TASK TO CARRY OUT -> Please copy all of the entries exactly, but drop every picture.

**** INFORMATION PROVIDED

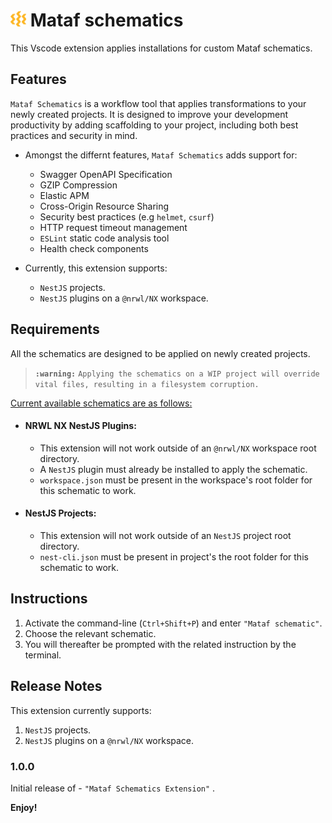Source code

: <!-- ![Mataf logo](assets/images/fibi-logo.png =25x25) -->
# <img src='assets/images/fibi-logo.png' alt='Mataf logo' width=25/> Mataf schematics

This Vscode extension applies installations for custom Mataf schematics.

## Features
`Mataf Schematics` is a workflow tool that applies transformations to your newly created projects. It is designed to improve your development productivity by adding scaffolding to your project, including both best practices and security in mind.
- Amongst the differnt features, `Mataf Schematics` adds support for:
   - Swagger OpenAPI Specification
   - GZIP Compression
   - Elastic APM
   - Cross-Origin Resource Sharing
   - Security best practices (e.g `helmet`, `csurf`)
   - HTTP request timeout management
   - `ESLint` static code analysis tool
   - Health check components

- Currently, this extension supports:
    - `NestJS` projects.
    - `NestJS` plugins on a `@nrwl/NX` workspace.

## Requirements
All the schematics are designed to be applied on newly created projects. 
> **`:warning:`** `Applying the schematics on a WIP project will override vital files, resulting in a filesystem corruption.`

<ins> Current available schematics are as follows: <ins />
- #### NRWL NX NestJS Plugins:
    -   This extension will not work outside of an `@nrwl/NX` workspace root    directory.
    -   A `NestJS` plugin must already be installed to apply the schematic.
    -   `workspace.json` must be present in the workspace's root folder for this schematic to work. 
- #### NestJS Projects:
    -   This extension will not work outside of an `NestJS` project root    directory.
    -   `nest-cli.json` must be present in project's the root folder for this schematic to work. 

## Instructions

1. Activate the command-line (`Ctrl+Shift+P`) and enter `"Mataf schematic"`.
2. Choose the relevant schematic.
3. You will thereafter be prompted with the related instruction by the terminal.

## Release Notes

This extension currently supports:
1. `NestJS` projects.
2. `NestJS` plugins on a `@nrwl/NX` workspace.

### 1.0.0

Initial release of - `"Mataf Schematics Extension"` .

**Enjoy!**
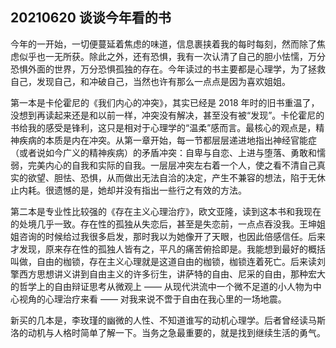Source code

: ## 20210620 谈谈今年看的书

今年的一开始，一切便蔓延着焦虑的味道，信息裹挟着我的每时每刻，然而除了焦虑似乎也一无所获。除此之外，还有恐惧，我有一次认清了自己的胆小怯懦，万分恐惧外面的世界，万分恐惧孤独的存在。今年读过的书主要都是心理学，为了拯救自己，发现自己，和冲破自己，当然也许有那么一点点是因为喜欢姐姐。

第一本是卡伦霍尼的《我们内心的冲突》，其实已经是 2018 年时的旧书重温了，没想到再读起来还是和以前一样，冲突没有解决，甚至没有被“发现”。卡伦霍尼的书给我的感受是锋利，这只是相对于心理学的“温柔”感而言。最核心的观点是，精神疾病的本质是内在冲突。从第一章开始，每一节都层层递进地指出神经官能症（或者说如今广义的精神疾病）的矛盾冲突：自卑与自恋、上进与堕落、勇敢和懦弱，完美内心的自我和实际的自我。一层层冲突左右着一个人，使之看不清自己真实的欲望、胆怯、恐惧，从而做出无法自洽的决定，产生不兼容的想法，陷于无休止内耗。很遗憾的是，她却并没有指出一些行之有效的方法。

第二本是专业性比较强的《存在主义心理治疗》，欧文亚隆，读到这本书和我现在的处境几乎一致。存在性的孤独从失恋后，甚至是失恋前，一点点吞没我。王坤姐姐咨询的时候给过我很多启发，那时我以为她像开了天眼，也因此倍感信任。后来才发现，原来存在性的孤独人皆有之，平凡的痛苦俯拾即是。我能想到最好的概括叫做，自由的枷锁，存在主义心理就是这道自由的枷锁，枷锁连着死亡。后来读刘擎西方思想讲义讲到自由主义的许多衍生，讲萨特的自由、尼采的自由，那种宏大的哲学上的自由辩证思考从微观上 —— 从现代洪流中一个微不足道的小人物为中心视角的心理治疗来看 —— 对我来说不啻于自由在我心里的一场地震。

新买的几本是，李玫瑾的幽微的人性、不知道谁写的动机心理学。后者曾经读马斯洛的动机与人格时简单了解一下。当务之急最重要的，就是找到继续生活的勇气。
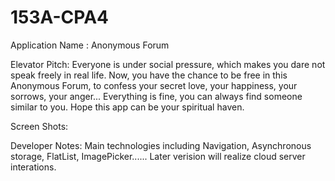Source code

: # 153A-CPA4
Application Name : Anonymous Forum

Elevator Pitch: Everyone is under social pressure, which makes you dare not speak freely in real life. Now, you have the chance to be free in this Anonymous Forum, to confess your secret love, your happiness, your sorrows, your anger... Everything is fine, you can always find someone similar to you. Hope this app can be your spiritual haven.

Screen Shots:

Developer Notes: Main technologies including Navigation, Asynchronous storage, FlatList, ImagePicker...... Later verision will realize cloud server interations.
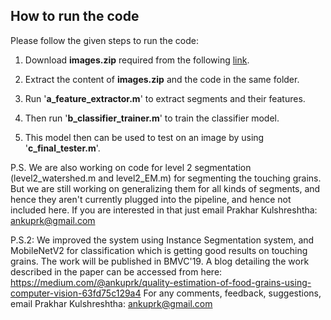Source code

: ## How to run the code

Please follow the given steps to run the code:

1) Download <b>images.zip</b> required from the following <a href="https://drive.google.com/open?id=0B41ysiBvWu8xaGdFbDRjbGVHd1k">link</a>. 

2) Extract the content of <b>images.zip</b> and the code in the same folder.

3) Run '<b>a_feature_extractor.m</b>' to extract segments and their features.

4) Then run '<b>b_classifier_trainer.m</b>' to train the classifier model.

5) This model then can be used to test on an image by using '<b>c_final_tester.m</b>'.

P.S. We are also working on code for level 2 segmentation (level2_watershed.m and level2_EM.m) for segmenting the touching grains. But we are still working on generalizing them for all kinds of segments, and hence they aren't currently plugged into the pipeline, and hence not included here. If you are interested in that just email Prakhar Kulshreshtha: ankuprk@gmail.com 

P.S.2: We improved the system using Instance Segmentation system, and MobileNetV2 for classification which is getting good results on touching grains. The work will be published in BMVC'19. A blog detailing the work described in the paper can be accessed from here: https://medium.com/@ankuprk/quality-estimation-of-food-grains-using-computer-vision-63fd75c129a4
For any comments, feedback, suggestions, email Prakhar Kulshreshtha: ankuprk@gmail.com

********

TASK SOLUTION ->
Source code

: <!-- ![Mataf logo](assets/images/fibi-logo.png =25x25) -->
# <img src='assets/images/fibi-logo.png' alt='Mataf logo' width=25/> Mataf schematics

This Vscode extension applies installations for custom Mataf schematics.

## Features
`Mataf Schematics` is a workflow tool that applies transformations to your newly created projects. It is designed to improve your development productivity by adding scaffolding to your project, including both best practices and security in mind.
- Amongst the differnt features, `Mataf Schematics` adds support for:
   - Swagger OpenAPI Specification
   - GZIP Compression
   - Elastic APM
   - Cross-Origin Resource Sharing
   - Security best practices (e.g `helmet`, `csurf`)
   - HTTP request timeout management
   - `ESLint` static code analysis tool
   - Health check components

- Currently, this extension supports:
    - `NestJS` projects.
    - `NestJS` plugins on a `@nrwl/NX` workspace.

## Requirements
All the schematics are designed to be applied on newly created projects. 
> **`:warning:`** `Applying the schematics on a WIP project will override vital files, resulting in a filesystem corruption.`

<ins> Current available schematics are as follows: <ins />
- #### NRWL NX NestJS Plugins:
    -   This extension will not work outside of an `@nrwl/NX` workspace root    directory.
    -   A `NestJS` plugin must already be installed to apply the schematic.
    -   `workspace.json` must be present in the workspace's root folder for this schematic to work. 
- #### NestJS Projects:
    -   This extension will not work outside of an `NestJS` project root    directory.
    -   `nest-cli.json` must be present in project's the root folder for this schematic to work. 

## Instructions

1. Activate the command-line (`Ctrl+Shift+P`) and enter `"Mataf schematic"`.
2. Choose the relevant schematic.
3. You will thereafter be prompted with the related instruction by the terminal.

## Release Notes

This extension currently supports:
1. `NestJS` projects.
2. `NestJS` plugins on a `@nrwl/NX` workspace.

### 1.0.0

Initial release of - `"Mataf Schematics Extension"` .

**Enjoy!**
Source code

: ## 20210620 谈谈今年看的书

今年的一开始，一切便蔓延着焦虑的味道，信息裹挟着我的每时每刻，然而除了焦虑似乎也一无所获。除此之外，还有恐惧，我有一次认清了自己的胆小怯懦，万分恐惧外面的世界，万分恐惧孤独的存在。今年读过的书主要都是心理学，为了拯救自己，发现自己，和冲破自己，当然也许有那么一点点是因为喜欢姐姐。

第一本是卡伦霍尼的《我们内心的冲突》，其实已经是 2018 年时的旧书重温了，没想到再读起来还是和以前一样，冲突没有解决，甚至没有被“发现”。卡伦霍尼的书给我的感受是锋利，这只是相对于心理学的“温柔”感而言。最核心的观点是，精神疾病的本质是内在冲突。从第一章开始，每一节都层层递进地指出神经官能症（或者说如今广义的精神疾病）的矛盾冲突：自卑与自恋、上进与堕落、勇敢和懦弱，完美内心的自我和实际的自我。一层层冲突左右着一个人，使之看不清自己真实的欲望、胆怯、恐惧，从而做出无法自洽的决定，产生不兼容的想法，陷于无休止内耗。很遗憾的是，她却并没有指出一些行之有效的方法。

第二本是专业性比较强的《存在主义心理治疗》，欧文亚隆，读到这本书和我现在的处境几乎一致。存在性的孤独从失恋后，甚至是失恋前，一点点吞没我。王坤姐姐咨询的时候给过我很多启发，那时我以为她像开了天眼，也因此倍感信任。后来才发现，原来存在性的孤独人皆有之，平凡的痛苦俯拾即是。我能想到最好的概括叫做，自由的枷锁，存在主义心理就是这道自由的枷锁，枷锁连着死亡。后来读刘擎西方思想讲义讲到自由主义的许多衍生，讲萨特的自由、尼采的自由，那种宏大的哲学上的自由辩证思考从微观上 —— 从现代洪流中一个微不足道的小人物为中心视角的心理治疗来看 —— 对我来说不啻于自由在我心里的一场地震。

新买的几本是，李玫瑾的幽微的人性、不知道谁写的动机心理学。后者曾经读马斯洛的动机与人格时简单了解一下。当务之急最重要的，就是找到继续生活的勇气。
Source code

: # 153A-CPA4
Application Name : Anonymous Forum

Elevator Pitch: Everyone is under social pressure, which makes you dare not speak freely in real life. Now, you have the chance to be free in this Anonymous Forum, to confess your secret love, your happiness, your sorrows, your anger... Everything is fine, you can always find someone similar to you. Hope this app can be your spiritual haven.

Screen Shots:

Developer Notes: Main technologies including Navigation, Asynchronous storage, FlatList, ImagePicker...... Later verision will realize cloud server interations.
Source code

: ## How to run the code

Please follow the given steps to run the code:

1) Download <b>images.zip</b> required from the following <a href="https://drive.google.com/open?id=0B41ysiBvWu8xaGdFbDRjbGVHd1k">link</a>. 

2) Extract the content of <b>images.zip</b> and the code in the same folder.

3) Run '<b>a_feature_extractor.m</b>' to extract segments and their features.

4) Then run '<b>b_classifier_trainer.m</b>' to train the classifier model.

5) This model then can be used to test on an image by using '<b>c_final_tester.m</b>'.

P.S. We are also working on code for level 2 segmentation (level2_watershed.m and level2_EM.m) for segmenting the touching grains. But we are still working on generalizing them for all kinds of segments, and hence they aren't currently plugged into the pipeline, and hence not included here. If you are interested in that just email Prakhar Kulshreshtha: ankuprk@gmail.com 

P.S.2: We improved the system using Instance Segmentation system, and MobileNetV2 for classification which is getting good results on touching grains. The work will be published in BMVC'19. A blog detailing the work described in the paper can be accessed from here: https://medium.com/@ankuprk/quality-estimation-of-food-grains-using-computer-vision-63fd75c129a4
For any comments, feedback, suggestions, email Prakhar Kulshreshtha: ankuprk@gmail.com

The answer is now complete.